One of the most astounding facts that I’ve ever learned is that taro is not just a crop of the Asia-Pacific region, but has about two thousand years of history as a food crop in the Mediterranean.
It seems almost anachronistic to me, as if someone had told me the Ancient Egyptians liked to go surfing. In one sense, we could even say that taro is more traditionally Italian than tomatoes!
Today I happened to be driving in Westport, and I noticed out of the corner of my eye, a taro plant growing on the edges of some native bush. I stopped the car, and had a closer look. Sure enough, this is definitely edible taro (Colocasia esculenta).
Wild taro in Westport
This is the first time I’ve ever seen a wild taro plant on the West Coast, excluding the many black taro (Colocasia fontanesii) and the many many Alocasia brisbanensis. It’s clear from the size and condition of the corms, as well as the companion weeds nearby, that this taro patch was just ‘garden waste’ illegally dumped into the bushes.
Taro is not very common even in garden plantings on the West Coast (unlike Auckland for example). Perhaps I’ve only seen a few taro patches in all of Westport (again excluding black taro), and one patch near Fox River. I will check on the one patch I can remember in Westport to see if it’s empty, as that would likely solve the mystery of where these plants came from.
I uprooted some plants, as they looked potentially different from the taro varieties I am currently growing (although the differences in appearance may be explainable by just growing conditions). Westport does have a deep sea port as well, so there is a tiny chance for novel plants to have entered the town from far away places via sea as well.

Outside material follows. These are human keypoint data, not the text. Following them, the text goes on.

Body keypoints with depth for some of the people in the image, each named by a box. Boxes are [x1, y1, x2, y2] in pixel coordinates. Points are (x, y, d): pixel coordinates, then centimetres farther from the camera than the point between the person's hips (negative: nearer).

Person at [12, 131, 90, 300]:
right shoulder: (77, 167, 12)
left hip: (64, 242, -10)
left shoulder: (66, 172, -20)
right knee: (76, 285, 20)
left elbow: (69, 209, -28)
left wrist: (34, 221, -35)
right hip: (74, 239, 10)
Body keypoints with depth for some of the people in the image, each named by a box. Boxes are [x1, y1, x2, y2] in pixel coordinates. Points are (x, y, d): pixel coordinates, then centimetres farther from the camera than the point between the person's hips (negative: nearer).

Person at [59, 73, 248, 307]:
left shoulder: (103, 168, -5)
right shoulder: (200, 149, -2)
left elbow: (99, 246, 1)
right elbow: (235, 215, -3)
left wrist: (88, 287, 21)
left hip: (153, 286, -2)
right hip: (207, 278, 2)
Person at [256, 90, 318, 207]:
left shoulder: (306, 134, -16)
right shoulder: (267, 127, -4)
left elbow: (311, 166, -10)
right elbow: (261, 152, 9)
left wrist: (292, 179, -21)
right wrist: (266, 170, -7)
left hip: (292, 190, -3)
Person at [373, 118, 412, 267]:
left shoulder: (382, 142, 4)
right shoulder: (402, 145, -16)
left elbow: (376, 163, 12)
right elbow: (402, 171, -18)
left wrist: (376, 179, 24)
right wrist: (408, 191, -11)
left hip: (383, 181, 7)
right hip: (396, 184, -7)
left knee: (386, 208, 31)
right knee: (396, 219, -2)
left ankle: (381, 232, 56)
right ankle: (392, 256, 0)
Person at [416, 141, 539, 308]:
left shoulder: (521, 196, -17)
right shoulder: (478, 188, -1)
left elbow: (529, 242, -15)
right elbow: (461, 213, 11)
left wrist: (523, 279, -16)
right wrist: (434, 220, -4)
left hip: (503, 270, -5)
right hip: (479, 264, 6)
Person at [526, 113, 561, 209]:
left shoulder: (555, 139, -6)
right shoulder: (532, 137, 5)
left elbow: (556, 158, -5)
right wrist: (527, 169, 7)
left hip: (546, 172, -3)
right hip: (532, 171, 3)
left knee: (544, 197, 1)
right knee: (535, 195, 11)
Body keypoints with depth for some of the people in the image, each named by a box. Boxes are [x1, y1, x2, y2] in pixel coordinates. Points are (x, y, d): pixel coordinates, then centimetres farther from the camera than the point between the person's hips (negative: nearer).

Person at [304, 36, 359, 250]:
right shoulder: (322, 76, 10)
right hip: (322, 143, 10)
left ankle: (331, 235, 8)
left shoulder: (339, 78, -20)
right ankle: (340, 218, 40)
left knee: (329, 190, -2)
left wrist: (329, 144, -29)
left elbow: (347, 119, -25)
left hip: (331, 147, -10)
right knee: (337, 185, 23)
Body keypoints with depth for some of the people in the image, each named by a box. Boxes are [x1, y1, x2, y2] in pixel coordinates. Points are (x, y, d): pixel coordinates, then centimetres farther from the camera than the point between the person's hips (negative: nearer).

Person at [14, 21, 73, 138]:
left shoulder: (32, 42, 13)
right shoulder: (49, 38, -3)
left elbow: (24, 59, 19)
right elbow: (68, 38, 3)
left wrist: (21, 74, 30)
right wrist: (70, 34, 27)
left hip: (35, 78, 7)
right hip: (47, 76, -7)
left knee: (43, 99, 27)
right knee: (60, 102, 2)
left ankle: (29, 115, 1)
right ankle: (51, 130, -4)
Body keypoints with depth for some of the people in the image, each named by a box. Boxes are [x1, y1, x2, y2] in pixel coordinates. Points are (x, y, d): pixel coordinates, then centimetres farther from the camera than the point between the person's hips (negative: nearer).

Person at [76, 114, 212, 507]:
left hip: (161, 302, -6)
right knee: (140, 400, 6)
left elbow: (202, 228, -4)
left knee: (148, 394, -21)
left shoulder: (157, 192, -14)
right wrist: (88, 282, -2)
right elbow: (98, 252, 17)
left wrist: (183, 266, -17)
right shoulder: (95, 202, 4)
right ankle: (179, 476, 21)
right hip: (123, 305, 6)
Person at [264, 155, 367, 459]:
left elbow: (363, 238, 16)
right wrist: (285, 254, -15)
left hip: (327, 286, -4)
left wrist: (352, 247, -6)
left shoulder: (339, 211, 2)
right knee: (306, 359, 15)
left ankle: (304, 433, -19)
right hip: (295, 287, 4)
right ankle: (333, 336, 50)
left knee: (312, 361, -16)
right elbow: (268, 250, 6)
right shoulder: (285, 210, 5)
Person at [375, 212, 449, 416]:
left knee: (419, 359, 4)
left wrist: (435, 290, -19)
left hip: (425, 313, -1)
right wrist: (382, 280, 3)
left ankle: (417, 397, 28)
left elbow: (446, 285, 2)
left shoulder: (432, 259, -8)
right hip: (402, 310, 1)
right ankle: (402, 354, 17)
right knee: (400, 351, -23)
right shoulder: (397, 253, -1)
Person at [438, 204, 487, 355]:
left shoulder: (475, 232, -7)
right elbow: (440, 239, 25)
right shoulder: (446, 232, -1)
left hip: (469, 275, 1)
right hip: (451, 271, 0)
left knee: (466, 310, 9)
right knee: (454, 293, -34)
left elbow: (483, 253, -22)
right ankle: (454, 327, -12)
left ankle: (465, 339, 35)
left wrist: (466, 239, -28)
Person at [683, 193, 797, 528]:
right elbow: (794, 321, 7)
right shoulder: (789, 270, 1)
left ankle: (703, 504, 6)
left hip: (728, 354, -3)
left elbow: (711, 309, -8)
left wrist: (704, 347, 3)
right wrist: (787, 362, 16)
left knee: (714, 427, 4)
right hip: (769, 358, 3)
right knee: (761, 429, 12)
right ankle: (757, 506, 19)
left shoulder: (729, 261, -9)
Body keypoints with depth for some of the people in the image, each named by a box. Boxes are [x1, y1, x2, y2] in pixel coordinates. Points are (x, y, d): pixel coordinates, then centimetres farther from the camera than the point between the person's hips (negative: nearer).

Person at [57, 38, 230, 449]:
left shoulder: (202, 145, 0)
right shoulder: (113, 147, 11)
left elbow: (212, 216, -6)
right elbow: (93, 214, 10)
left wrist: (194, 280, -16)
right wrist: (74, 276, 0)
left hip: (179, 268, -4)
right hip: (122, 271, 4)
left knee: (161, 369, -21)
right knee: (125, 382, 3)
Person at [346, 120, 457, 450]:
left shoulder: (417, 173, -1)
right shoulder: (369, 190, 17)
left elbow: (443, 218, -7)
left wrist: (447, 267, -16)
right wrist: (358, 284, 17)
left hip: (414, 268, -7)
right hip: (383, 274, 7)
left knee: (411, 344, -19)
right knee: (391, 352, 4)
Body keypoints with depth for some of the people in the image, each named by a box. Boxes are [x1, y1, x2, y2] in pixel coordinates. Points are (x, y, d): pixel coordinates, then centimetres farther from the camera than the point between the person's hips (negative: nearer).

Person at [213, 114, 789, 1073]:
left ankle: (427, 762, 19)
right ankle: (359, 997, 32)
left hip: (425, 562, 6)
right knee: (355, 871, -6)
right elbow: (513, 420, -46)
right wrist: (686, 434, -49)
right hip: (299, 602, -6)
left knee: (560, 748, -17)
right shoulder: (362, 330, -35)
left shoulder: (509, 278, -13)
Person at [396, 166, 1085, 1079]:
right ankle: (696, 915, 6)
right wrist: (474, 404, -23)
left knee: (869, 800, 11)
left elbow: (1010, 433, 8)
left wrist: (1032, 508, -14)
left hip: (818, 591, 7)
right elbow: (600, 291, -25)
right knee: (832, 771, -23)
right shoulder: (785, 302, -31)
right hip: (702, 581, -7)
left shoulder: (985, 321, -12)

Closeups of the wild taro found in Westport
I have become more risk averse to just introducing taro plants into my taro collection, as I suspect I brought back a minor pest from some wild Maori GP taro I collected when I visited Northland. So I decided to try a technique I learned online from Hawaiian kalo growers, which was that they wash the huli (stem cuttings with piece of corm, used for vegetatively propagating after harvest) in the sea. It may help, it may not. At least it was an excuse to head to the beach.
Washing taro in the waves
And lastly, I found yet another wild black taro patch in a swampy piece of paddock while exploring later in the day. It looks quite beautiful with the Canna lillies in the centre.